Настал вечер. Погода изменилась: подул ветер и нагнал тучи. Англичанам, высадившим всю пехоту, оставалось высадить еще кавалерию и часть артиллерии. У французов, не имевших кавалерии, не была высажена еще часть пехоты и почти вся артиллерия.
Ночью полил сильный дождь. Высадившиеся войска стали располагаться на ночлег кто как умел. У англичан совсем не было походных палаток; их нельзя было взять с кораблей по недостатку транспортных средств. Солдатики лежали прямо в грязи, обернувшись в одеяла и оберегая не столько себя, сколько свои мундиры; но одеяла промокли насквозь. Французы устроились немногим лучше. Они носили с собою маленькие палатки, которые метко были прозваны собачьими конурами, так как в такой палатке нельзя было ни стать, ни сесть, а только можно было лежать, свернувшись по-собачьи. Лучше всех устроились турки, у которых солдаты по двое несли шесты от палаток, а полотнища несли другие. Из всех союзников турки, по большей части люди среднего возраста, имели самый воинственный вид. У французов и англичан чуть не половина армии состояла из молодых солдат и новобранцев. Турки, несмотря на непогоду, с равнодушием настоящих азиатов пили кофе и курили трубки, возбуждая зависть продрогших и промокших до костей европейцев.
VIII
Тихо и мирно протекала жизнь обитателей роскошной дачи, находившейся близ деревни Контуган и принадлежавшей в то время известному откупщику, негоцианту и миллионеру, греку Бенардаки. Владелец дачи проживал в то время где-то в Милане или в Венеции; управляющий, обрусевший грек Папалекси, имевший и свое небольшое поместье в Крыму, уехал по делам в Симферополь, а в имении оставалась только жена его, не то русская, не то молдаванка, Вера Павловна, дама полная, белая, из того типа женщин, которых удачнее всего можно сравнивать со сдобной булкой; впрочем, выдающиеся скулы придавали ее лицу слишком угловатый вид.
При всем своем внешнем добродушии Вера Павловна была добра только к дочери, но весьма сурова по отношению к крепостным девкам.

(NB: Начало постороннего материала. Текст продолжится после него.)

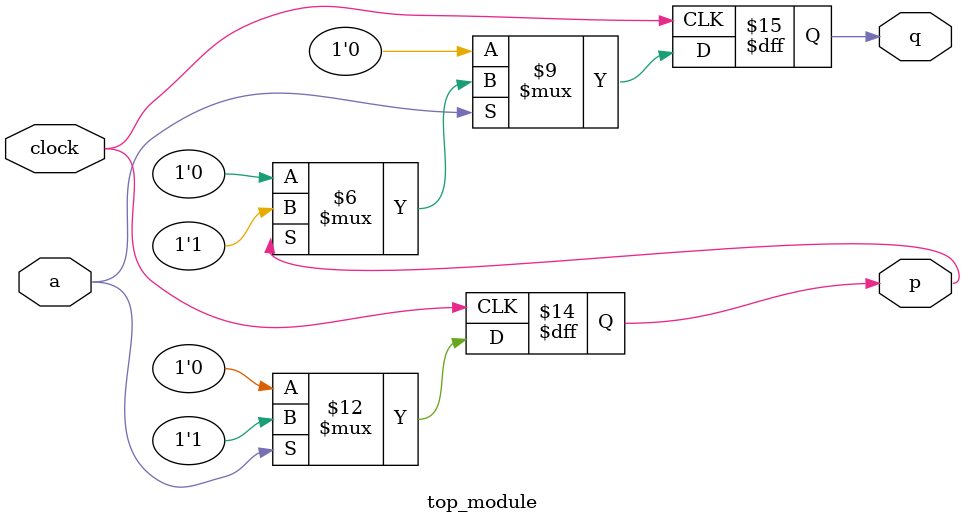
<source format=sv>
module top_module (
    input clock,
    input a, 
    output reg p,
    output reg q
);

always @(posedge clock) begin
    // Update p
    if (~a) begin
        p <= 0;
    end else begin
        p <= 1;
    end

    // Update q
    if (~a) begin
        q <= 0;
    end else begin
        if (p == 1) begin
            q <= 1;
        end else begin
            q <= 0;
        end
    end
end

endmodule

</source>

Только крайняя лень препятствовала тому, чтобы она расправлялась с ними самолично. По целым часам она, бывало, сидит неподвижно на низкой софе с полуоткрытыми глазами и дремлет, а если придет в себя, лишь когда ей начнут надоедать мухи. Тогда она позовет Машку или Дашку и скажет:
— Машка, позови мне Федосью и вели ей отмахивать мух.

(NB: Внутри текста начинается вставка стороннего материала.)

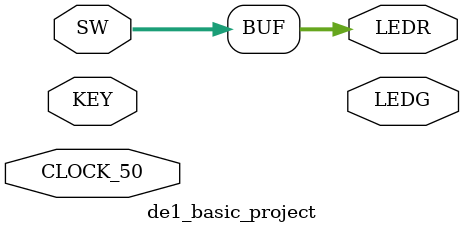
<source format=v>
module de1_basic_project(CLOCK_50,LEDR, LEDG, SW, KEY);
    input CLOCK_50;
    input [3:0] KEY;
    input [9:0] SW;
    output [9:0] LEDR;
    output [7:0] LEDG;


    assign LEDR = SW;



endmodule
</source>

Случалось и так, что горничная девка пройдет по комнате и второпях уронит тарелку. Звук разбитой посуды режет нервы Веры Павловны, но она не решается потревожить себя и никогда не встанет, но крикнет:
— Дашка, подойди сюда, мерзавка!
Дашка покорно подходит и заранее всхлипывает, зная, что предстоит расправа.
Вера Павловна лениво достает из волос булавку с красной сургучной головкой (делать такие булавки было, кажется, единственной работой, на которую она была способна) и воткнет ее виновной Дашке на полвершка в какую-нибудь мягкую часть тела. Лишь в случае крайнего гнева Вера Павловна вскакивала с дивана, и тогда девки трепетали, зная, что их отошлют на конюшню, где с ними разделается кучер под присмотром неумолимого садовника-немца, который будет педантично отсчитывать удары.

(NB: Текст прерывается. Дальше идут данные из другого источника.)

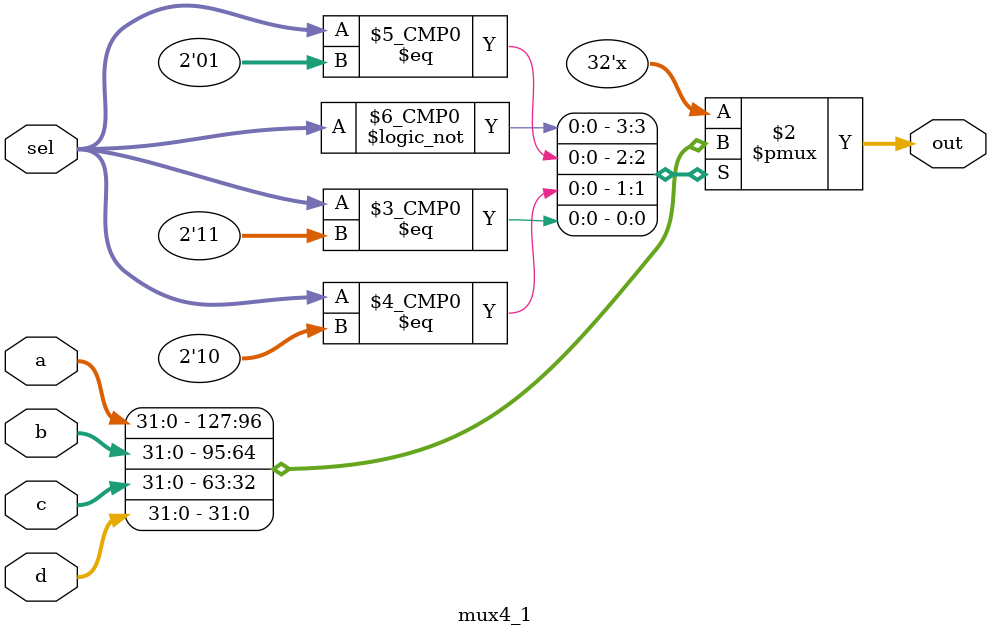
<source format=v>
`timescale 1ns / 1ps


module mux4_1(input [31:0] a, b, c, d,
              input [1:0] sel,
              output reg [31:0] out);
              
    always @(a or b or c or d or sel) begin
        case (sel)
            2'b00: out <= a;
            2'b01: out <= b;
            2'b10: out <= c;
            2'b11: out <= d;
        endcase
    end     

endmodule

</source>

Единственная дочь Веры Павловны, Наташа, недавно окончившая институт, не отличалась особой чувствительностью и впечатлительностью, и домашняя обстановка лишь на первых порах поразила ее. Мало-помалу Наташа стала привыкать к этой жизни и даже иногда в минуту раздражения щипала прислуживавшую ей девушку. Впрочем, она не была зла по природе. Темперамент у Наташи был отцовский, живой, вспыльчивый и подвижный. Недаром мать никак не могла научить ее раскладывать пасьянс и валяться на диване.
Наташа была по одесскому институту подругой знакомых нам барышень Саши и Лизы Минден и подобно им любила музыку, хотя бренчала только пьесы Контского и Калькбреннера. Это была девица довольно пылкая, поочередно обожавшая почти всех преподавателей института, не исключая даже чудака Картамышева. Впрочем, переставая обожать кого-либо из учителей, ветреная Наташа тотчас начинала трунить на его счет.
Однажды утром Наташа рассказывала разные анекдоты о своих бывших кумирах.
— Ах, maman, какой у нас смешной был Картамышев. Мой кузен Серж рассказывал, что у них в Ришельевском лицее на него раз сочинили ребус. Взяли во время урока прибили к стене карту, мертвую мышь (бр… какая гадость! Я бы ни за что в руки не взяла) и букву ферт. Вот и вышло: Карта-мышь-эф… А наш душка длинноносый Минаков! Ах какой смешной! Мы его прозвали предводителем аргонавтов.